Strabismus — the medical term for any misalignment of the eyes — affects approximately 4% of children and is closely linked to amblyopia development. It ranges from a subtle latent deviation (phoria) that most people never notice, to a constant, visible eye turn that causes significant visual and psychosocial impact. Understanding strabismus is essential for paraoptometrics because accurate documentation of eye alignment, the cover test results, and how the deviation changes with treatment are core clinical measurements.
The terminology of strabismus is precise and tested on both the CPO and CPOA exams. The direction of the deviation (esotropia, exotropia, hypertropia), whether it is manifest or latent (tropia vs phoria), constant or intermittent, and comitant or incomitant each carry distinct clinical implications.
Beyond terminology, the paraoptometric's practical skills include performing the Hirschberg corneal light reflex test, the cover-uncover test, and the alternating cover test — fundamental assessment tools used at every strabismus visit.
Types of Strabismus
Esotropia
Eye turns inward (toward the nose). May be accommodative (hyperopia-driven), non-accommodative, or infantile (onset before 6 months). Most common childhood strabismus. Associated with high hyperopia and amblyopia risk.
Exotropia
Eye turns outward (away from the nose). Often intermittent initially — the eye drifts out during inattention, fatigue, or distance viewing, but can recover alignment. More common at distance than near.
Hypertropia
Eye turns upward. Usually indicates superior oblique palsy (CN IV), inferior rectus restriction (orbital fracture), or thyroid eye disease. Head tilt compensation is common.
Hypotropia
Eye turns downward. Same causes as hypertropia — the fellow eye is hypertropic relative to the hypotropic eye. The designation (hyper vs hypo) depends on which eye is the reference.
Esophoria
Latent tendency for convergence. Controlled by fusion. Only revealed on cover test (covered eye adducts, moves back to primary on uncovering). May cause asthenopia (eye strain) at near if decompensated.
Exophoria
Latent tendency for divergence. Most common phoria in the general population (small exophoria at distance is normal). Large exophoria can cause intermittent exotropia under stress or fatigue.
Clinical Testing: What the Paraoptometric Performs
Hirschberg Corneal Light Reflex
Penlight at 33cm. Symmetric reflexes = aligned. Temporal reflex displacement = esotropia. Nasal displacement = exotropia. 1mm ≈ 15 prism diopters. A quick, child-friendly screening test.
Cover-Uncover Test
Detects manifest tropias. Cover dominant eye → watch fellow eye for fixation movement (indicates tropia in fellow eye). Uncover → watch previously covered eye return. Esotropia: uncovered eye moves outward. Exotropia: moves inward.
Alternating Cover Test
More sensitive. Alternate cover between eyes rapidly. Any movement as the cover shifts = deviation (phoria or tropia). Total deviation magnitude > cover-uncover deviation = phoria component present.
Prism Cover Test
Neutralize deviation with prism bars. Increase prism until cover test shows no movement → that prism power equals the deviation in prism diopters. Measured at distance (6m) and near (33cm).
Monocular Occlusion (Suppression Test)
Worth 4-dot test or Bagolini lenses check for suppression — if one eye is being ignored by the brain.

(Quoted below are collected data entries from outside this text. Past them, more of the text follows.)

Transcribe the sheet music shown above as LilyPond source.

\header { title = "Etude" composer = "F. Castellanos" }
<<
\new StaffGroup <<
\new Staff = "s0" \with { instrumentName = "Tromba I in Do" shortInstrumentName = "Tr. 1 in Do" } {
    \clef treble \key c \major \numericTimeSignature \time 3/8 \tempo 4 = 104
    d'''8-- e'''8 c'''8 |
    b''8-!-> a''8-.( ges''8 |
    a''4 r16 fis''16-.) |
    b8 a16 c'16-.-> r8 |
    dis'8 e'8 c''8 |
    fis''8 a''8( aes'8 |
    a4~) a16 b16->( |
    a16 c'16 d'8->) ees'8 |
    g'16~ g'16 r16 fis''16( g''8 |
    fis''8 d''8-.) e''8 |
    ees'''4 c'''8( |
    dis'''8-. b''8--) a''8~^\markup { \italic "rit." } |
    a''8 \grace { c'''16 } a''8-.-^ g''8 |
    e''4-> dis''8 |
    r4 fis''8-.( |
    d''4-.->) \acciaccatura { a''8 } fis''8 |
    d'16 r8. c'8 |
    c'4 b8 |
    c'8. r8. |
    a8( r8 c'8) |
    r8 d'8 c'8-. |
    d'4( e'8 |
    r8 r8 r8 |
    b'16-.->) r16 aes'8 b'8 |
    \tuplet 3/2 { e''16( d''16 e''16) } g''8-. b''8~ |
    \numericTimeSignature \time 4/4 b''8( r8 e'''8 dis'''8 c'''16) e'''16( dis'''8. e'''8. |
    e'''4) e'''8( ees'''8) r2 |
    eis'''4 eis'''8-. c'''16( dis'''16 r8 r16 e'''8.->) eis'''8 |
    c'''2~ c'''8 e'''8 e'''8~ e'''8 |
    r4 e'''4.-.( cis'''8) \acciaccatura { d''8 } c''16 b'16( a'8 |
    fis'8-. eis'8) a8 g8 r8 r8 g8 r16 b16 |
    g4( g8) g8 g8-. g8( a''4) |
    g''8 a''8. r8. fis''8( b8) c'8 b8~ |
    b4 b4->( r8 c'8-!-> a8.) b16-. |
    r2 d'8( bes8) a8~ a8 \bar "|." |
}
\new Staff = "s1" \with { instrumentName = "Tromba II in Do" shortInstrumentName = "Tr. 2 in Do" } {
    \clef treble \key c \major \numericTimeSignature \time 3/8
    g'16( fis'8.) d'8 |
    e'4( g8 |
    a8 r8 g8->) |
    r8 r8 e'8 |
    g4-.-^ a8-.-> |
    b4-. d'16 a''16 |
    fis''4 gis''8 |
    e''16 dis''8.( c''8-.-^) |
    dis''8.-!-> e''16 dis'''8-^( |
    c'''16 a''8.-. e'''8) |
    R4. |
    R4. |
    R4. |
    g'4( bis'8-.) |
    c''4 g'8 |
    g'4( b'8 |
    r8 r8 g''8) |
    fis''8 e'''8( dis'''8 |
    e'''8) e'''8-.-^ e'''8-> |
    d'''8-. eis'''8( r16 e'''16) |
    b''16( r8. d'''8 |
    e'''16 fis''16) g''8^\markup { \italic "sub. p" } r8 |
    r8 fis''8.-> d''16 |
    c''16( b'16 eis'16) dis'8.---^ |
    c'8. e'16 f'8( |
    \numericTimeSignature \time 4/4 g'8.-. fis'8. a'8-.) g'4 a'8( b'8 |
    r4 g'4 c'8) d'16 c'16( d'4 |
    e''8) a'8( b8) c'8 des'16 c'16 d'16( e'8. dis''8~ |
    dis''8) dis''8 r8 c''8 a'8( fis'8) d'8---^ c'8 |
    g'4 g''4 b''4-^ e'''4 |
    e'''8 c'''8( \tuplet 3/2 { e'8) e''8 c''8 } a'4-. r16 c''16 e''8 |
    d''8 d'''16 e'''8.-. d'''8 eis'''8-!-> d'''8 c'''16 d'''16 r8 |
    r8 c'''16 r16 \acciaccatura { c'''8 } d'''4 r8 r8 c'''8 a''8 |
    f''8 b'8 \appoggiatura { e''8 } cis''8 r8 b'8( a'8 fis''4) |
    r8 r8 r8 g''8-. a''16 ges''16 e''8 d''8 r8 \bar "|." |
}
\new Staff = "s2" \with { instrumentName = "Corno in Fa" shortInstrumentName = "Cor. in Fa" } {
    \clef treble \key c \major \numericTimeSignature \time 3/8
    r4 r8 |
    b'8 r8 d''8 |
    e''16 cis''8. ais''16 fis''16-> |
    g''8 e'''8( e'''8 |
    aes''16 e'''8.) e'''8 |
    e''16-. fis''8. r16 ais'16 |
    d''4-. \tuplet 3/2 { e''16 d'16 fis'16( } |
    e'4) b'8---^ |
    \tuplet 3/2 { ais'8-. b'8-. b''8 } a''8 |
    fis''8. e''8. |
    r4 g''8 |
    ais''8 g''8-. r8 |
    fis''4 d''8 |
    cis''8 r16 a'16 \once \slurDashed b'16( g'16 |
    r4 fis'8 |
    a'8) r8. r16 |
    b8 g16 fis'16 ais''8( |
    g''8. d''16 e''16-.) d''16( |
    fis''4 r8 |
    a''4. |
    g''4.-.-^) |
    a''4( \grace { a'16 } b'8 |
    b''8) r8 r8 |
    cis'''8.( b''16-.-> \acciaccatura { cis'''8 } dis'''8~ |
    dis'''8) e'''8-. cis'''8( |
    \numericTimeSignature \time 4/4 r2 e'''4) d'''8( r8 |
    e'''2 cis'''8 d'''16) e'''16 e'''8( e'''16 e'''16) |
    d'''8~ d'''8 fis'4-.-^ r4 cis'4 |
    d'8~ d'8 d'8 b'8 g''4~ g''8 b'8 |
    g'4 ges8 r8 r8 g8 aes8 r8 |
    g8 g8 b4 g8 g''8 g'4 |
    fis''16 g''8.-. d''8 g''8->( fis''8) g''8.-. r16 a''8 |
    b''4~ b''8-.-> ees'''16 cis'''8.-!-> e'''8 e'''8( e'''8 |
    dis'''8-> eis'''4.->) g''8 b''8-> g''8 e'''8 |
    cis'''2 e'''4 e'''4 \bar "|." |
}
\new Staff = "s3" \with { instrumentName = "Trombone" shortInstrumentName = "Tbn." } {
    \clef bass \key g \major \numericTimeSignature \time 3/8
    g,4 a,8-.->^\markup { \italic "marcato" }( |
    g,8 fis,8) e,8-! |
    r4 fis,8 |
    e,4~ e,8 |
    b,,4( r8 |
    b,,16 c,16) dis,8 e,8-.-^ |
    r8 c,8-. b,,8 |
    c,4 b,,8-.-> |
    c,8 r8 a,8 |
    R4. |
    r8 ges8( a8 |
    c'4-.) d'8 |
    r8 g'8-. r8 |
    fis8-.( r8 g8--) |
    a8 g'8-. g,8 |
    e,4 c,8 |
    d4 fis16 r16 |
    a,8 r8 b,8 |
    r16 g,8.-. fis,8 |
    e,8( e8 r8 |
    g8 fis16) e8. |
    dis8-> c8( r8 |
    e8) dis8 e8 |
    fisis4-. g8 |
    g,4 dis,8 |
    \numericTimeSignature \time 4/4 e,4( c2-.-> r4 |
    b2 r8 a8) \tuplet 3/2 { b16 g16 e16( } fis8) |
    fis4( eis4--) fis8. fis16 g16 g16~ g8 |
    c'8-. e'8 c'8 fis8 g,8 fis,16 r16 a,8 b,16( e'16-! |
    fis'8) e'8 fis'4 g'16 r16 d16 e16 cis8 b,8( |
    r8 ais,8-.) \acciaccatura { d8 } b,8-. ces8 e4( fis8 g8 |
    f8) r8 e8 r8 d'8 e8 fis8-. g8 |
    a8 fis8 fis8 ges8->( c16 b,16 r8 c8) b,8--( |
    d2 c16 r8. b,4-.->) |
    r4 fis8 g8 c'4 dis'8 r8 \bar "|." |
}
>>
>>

Present in strabismic patients. Important for treatment planning.
Practice strabismus questions for your certification exam
Opterio covers strabismus types, cover test interpretation, and amblyopia screening with AI-powered explanations.
Strabismus and Amblyopia: The Connection
Constant unilateral strabismus in a child under 7-8 years is the classic cause of strabismic amblyopia. The brain suppresses the image from the deviated eye to avoid diplopia, and this constant suppression prevents normal cortical development. Not all strabismus causes amblyopia — intermittent exotropia often spares acuity because the eye is only suppressed intermittently. Alternating strabismus (where either eye can fixate) rarely causes amblyopia because the brain does not consistently suppress the same eye.
Key Principle: Amblyopia Can Persist After Strabismus is Fixed
Correcting the eye alignment (with glasses or surgery) does not automatically reverse amblyopia. The acuity must be actively treated with patching or atropine even after alignment is achieved. Conversely, treating the amblyopia first (before alignment is corrected) with patching alone sometimes improves alignment — particularly in accommodative esotropia corrected with hyperopic glasses.